Nokia E5 review: Textbook texter

Gsmarena have posted a review of the Nokia E5. Here are the phone's ley features, main disadvantages and their final impression.

Key features:
* QWERTY messenger bar
* Quad-band GSM/EDGE
* Tri-band 3G with 10.2Mbps HSDPA and 2Mbps HSUPA
* Symbian S60 UI, 3rd edition FP2
* 600MHz processor, 256MB RAM; 250MB user-accessible storage
* 2.36" 256K-color QVGA display of excellent sunlight legibility
* 5 megapixel fixed-focus camera, LED flash
* VGA video recording at 15fps
* Wi-Fi b/g; DLNA and UPnP support
* GPS receiver; Ovi Maps 3.0 with free life-time voice guided navigation
* Stereo FM radio with RDS, Internet radio
* Bluetooth (with A2DP)
* Standard microUSB port (charging)
* microSD card slot (32GB supported, 2GB included)
* 3.5mm audio jack
* Good email and social networking support
* Office document editor; PDF viewer; ZIP file support
* Good audio quality
* Reasonable price
* Microsoft Office Messenger support
* Quick Business and Personal homescreen toggle

Main disadvantages:
* Non-hot-swappable microSD card under the battery
* Camera doesn’t have autofocus
* Poor video recording
* Low-res screen isn’t very good for browsing
* No native Twitter and MySpace clients


Back in the day, smartphones were expensive and most of the people who could afford them were the corporate type. So smartphones got better at better at handling business tasks.

Symbian may be aging but all those years of being a trusty assistant haven’t been in vain – it still offers one of the best business tools out of the box. Nokia has spiced up the E5 with social networking support to appeal to the younger crowd as well.

Whether you use it for business or for leisure texting, the key feature of the Nokia E5 – the QWERTY keyboard – is quite up to scratch. If a good keyboard is a must, the E5 is one of the cheaper options, and the feature-rich package is quite tempting.

It’s not alone in that field though – here’s what it’s competing against.

The Nokia E71 should be the first alternative you look at – its price has fallen to about E5 levels, and it’s still one of the best business phones we’ve seen. The CPU is slower and has less RAM to work with, but it handles its stuff just fine. And metal beats plastic any day.

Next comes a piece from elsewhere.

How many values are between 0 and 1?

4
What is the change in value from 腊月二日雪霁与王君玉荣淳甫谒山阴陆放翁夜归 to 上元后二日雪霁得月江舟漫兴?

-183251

If you have some more cash to spend, you could go for the successor – the Nokia E72. It has about the same specs as the E5 so it’s up to you if the extra cost is worth it.

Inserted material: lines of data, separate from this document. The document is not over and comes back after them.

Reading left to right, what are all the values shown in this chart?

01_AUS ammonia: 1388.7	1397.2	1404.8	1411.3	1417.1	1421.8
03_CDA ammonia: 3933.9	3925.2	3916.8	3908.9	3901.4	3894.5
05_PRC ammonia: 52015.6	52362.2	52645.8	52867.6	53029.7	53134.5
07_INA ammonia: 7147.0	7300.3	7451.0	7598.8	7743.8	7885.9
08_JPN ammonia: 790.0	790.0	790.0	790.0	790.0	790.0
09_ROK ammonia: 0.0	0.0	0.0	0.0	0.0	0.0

The Nokia E55 cuts the QWERTY in half but with practice it could type just as quick. It’s smaller, slimmer and lighter and still has more metal on its body than the E5.

The other business veteran – Windows Mobile – has some phones to offer too. The Samsung B7320 / B7330 OmniaPRO duo and the HTC Snap are mixed by pretty much the same recipe as the Nokia E5.

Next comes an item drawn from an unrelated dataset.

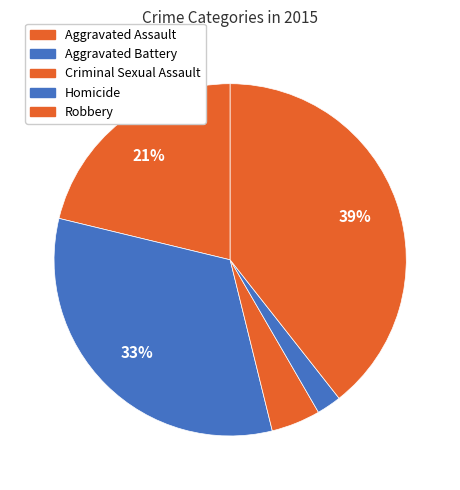

How many segments does this pie chart have?

5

The Nokia C3 is like the E5’s kid brother – it can’t multitask or do office work and doesn’t have a 5MP camera or a GPS receiver. But it does have Wi-Fi, solid SNS support and it goes for pennies.

Or go for landscape QWERTY and bigger, higher res touchscreen with the Symbian-powered Nokia C6. It’s pricier and can’t edit Office documents.

You might be wondering where all BlackBerries have gone. The thing is, the E5 isn’t too keen to mix with the A-listers. The Curve 3G 9300 and the Curve 8520 are perhaps among the few likely competitors – mostly for being as close to a budget phone as BlackBerries get.

With an unlimited budget, finding a good smartphone with QWERTY is fairly simple. But on a tight budget, things start to get complicated. This is where the Nokia E5 steps in. While it won’t be the talk of town, it will answer its target customers’ needs just fine.